Bardzo trudna, dlatego że u nas niektórzy zawodnicy z kadry seniorów, czyli pierwszej drużyny, równolegle są trenerami akademii i to jest ich dodatkowe źródło dochodów. Niestety, praca akademii również została zawieszona.

Tam dostali wypowiedzenia umów?

Stracili na tym podwójnie. My musimy natomiast patrzeć na to szerzej. My też nie wiemy, jak po powrocie do rozgrywek będzie wyglądała w ogóle piłki na poziomie trzeciej ligi. Może faktycznie te drużyny będą musiały być całkiem amatorskie. Nie wiemy, kiedy zostaną wznowione rozgrywki i w jakiej formie. Nie wiemy też, które kluby będzie stać na to, żeby funkcjonować w takiej formule, w jakiej funkcjonowały. To są bardzo trudne decyzje. My nie podejmowaliśmy ich jednak panikując, a wszystko najpierw skrupulatnie policzyliśmy. Musimy się zahibernować i przeczekać, to wszystko.

Do kiedy piłkarze i pracownicy pozostaną na obniżonych zarobkach?

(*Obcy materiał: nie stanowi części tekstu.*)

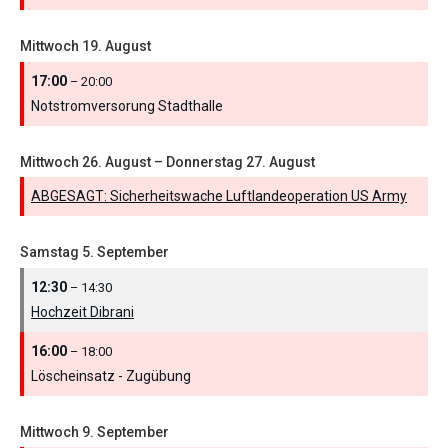
Mittwoch
19.
August
17:00
– 20:00
Notstromversorung Stadthalle
Mittwoch
26.
August
–
Donnerstag
27.
August
ABGESAGT: Sicherheitswache Luftlandeoperation US Army
Samstag
5.
September
12:30
– 14:30
Hochzeit Dibrani
16:00
– 18:00
Löscheinsatz - Zugübung
Mittwoch
9.
September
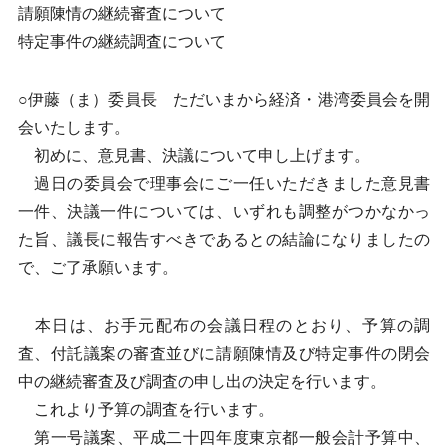
請願陳情の継続審査について
特定事件の継続調査について
○伊藤（ま）委員長 ただいまから経済・港湾委員会を開
会いたします。
初めに、意見書、決議について申し上げます。
過日の委員会で理事会にご一任いただきました意見書
一件、決議一件については、いずれも調整がつかなかっ
た旨、議長に報告すべきであるとの結論になりましたの
で、ご了承願います。
本日は、お手元配布の会議日程のとおり、予算の調
査、付託議案の審査並びに請願陳情及び特定事件の閉会
中の継続審査及び調査の申し出の決定を行います。
これより予算の調査を行います。
第一号議案、平成二十四年度東京都一般会計予算中、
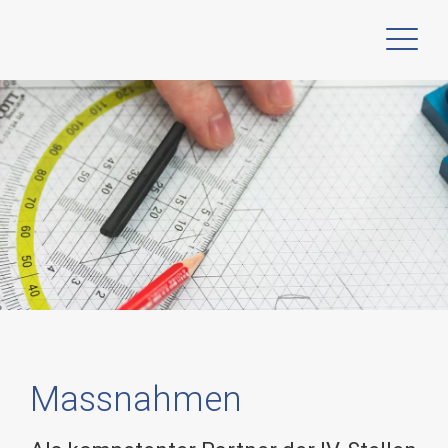
Massnahmen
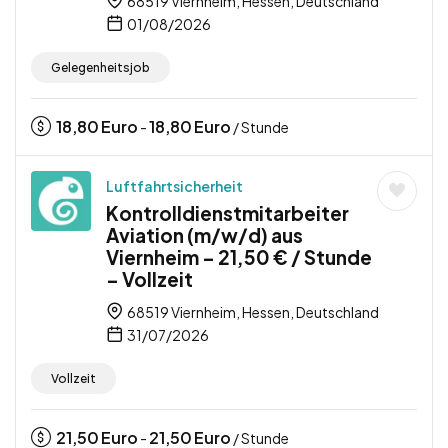
68519 Viernheim, Hessen, Deutschland
01/08/2026
Gelegenheitsjob
18,80
Euro
18,80
Euro
-
/ Stunde
Luftfahrtsicherheit
Kontrolldienstmitarbeiter
Aviation (m/w/d) aus
Viernheim – 21,50 € / Stunde
– Vollzeit
68519 Viernheim, Hessen, Deutschland
31/07/2026
Vollzeit
21,50
Euro
21,50
Euro
-
/ Stunde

Piłkarze w aneksach mają zapis, że możemy wrócić do renegocjacji w momencie, gdy zostaną wznowione rozgrywki lub gdy minie stan epidemii. Myślę, że teraz nikt nie jest w stanie powiedzieć, kiedy ta sytuacja się skończy. Sport teraz schodzi na dalszy plan. Na pierwszym miejscu są bezpieczeństwo i zdrowie. Trzeba się z tym pogodzić.  

Wspominał pan, że obliczyliście, ile będą wynosić oszczędności. To ile dokładnie Polonia Bytom zaoszczędzi na tym miesięcznie?

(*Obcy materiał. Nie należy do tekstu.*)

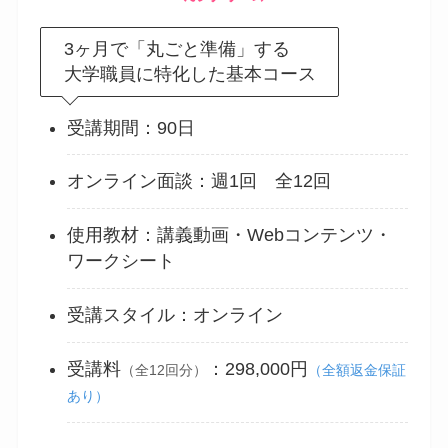
3ヶ月で「丸ごと準備」する
大学職員に特化した基本コース
受講期間：90日
オンライン面談：週1回 全12回
使用教材：講義動画・Webコンテンツ・
ワークシート
受講スタイル：オンライン
受講料
：298,000円
（
全
12回
分）
（全額返金保証
あり）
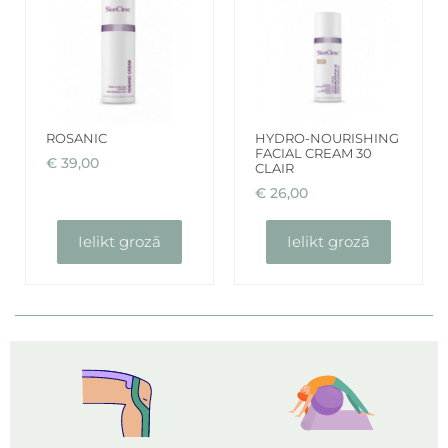
ROSANIC
HYDRO-NOURISHING
FACIAL CREAM 30
€
39,00
CLAIR
€
26,00
Ielikt grozā
Ielikt grozā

Dla nas każde oszczędności są duże, ale to są oszczędności rzędu kilkudziesięciu tysięcy złotych miesięcznie. To jest bardzo dużo.

Tym bardziej, że nie wiemy, ile to potrwa, więc nie wiadomo, ile ostatecznie one wyniosą.

Tak. Tymi zmianami nie została objęta tylko pierwsza drużyna, ale trenerzy pracownicy stadionu, pracownicy spółki -  to było naprawdę kompleksowe i trudne rozwiązanie. Nie mieliśmy jednak innego wyjścia. Polonia Bytom funkcjonuje jako spółka miejska. Głównym finansującym jest miasto Bytom. My musimy dlatego patrzeć też, jaka jest sytuacja miasta, a jego budżet też na pewno zostanie przewartościowany. Po za tym Polonia Bytom jest utrzymywana z bieżącej nadwyżki w budżecie. Przychody gmin teraz też na pewno spadną, to wszystko dzieje się naprawdę dynamicznie.

Nie ma pan strachu czy może obaw, że może być pan prezesem, za rządów którego 100-letni klub upadnie?

Obejmując zarząd Polonii Bytom byłem w 90% przekonany, że ten klub upadnie. Wszystko ze względu na to, w jakiej był sytuacji finansowej. Wiele udało się zrobi, wiele udało się wyprostować. To co się dzieje teraz, to jest dla nas taki moment, żeby skurczyć się do takich rozmiarów, abyśmy mogli łatwiej przetrwać ten kryzys. Wtedy jest mniejsza szansa na to, że to upadnie, bo mocno zredukujemy koszty. Takie są nasze zadania. Oczywiście uczucia, które się pojawiają, to jest żal, to jest strach czy obawa o to, co będzie w przyszłości. Jesteśmy ludźmi, a nasze decyzje w 99% dotyczą także ludzi. To są dla nasz wszystkich bardzo trudne czasy. Musimy jednak tym klubem zarządzać, niezależnie od tego, w jakiej on jest sytuacji i w jakich okolicznościach. Chcemy, by on jak najdłużej trwał. Takie jest teraz nasze zadanie.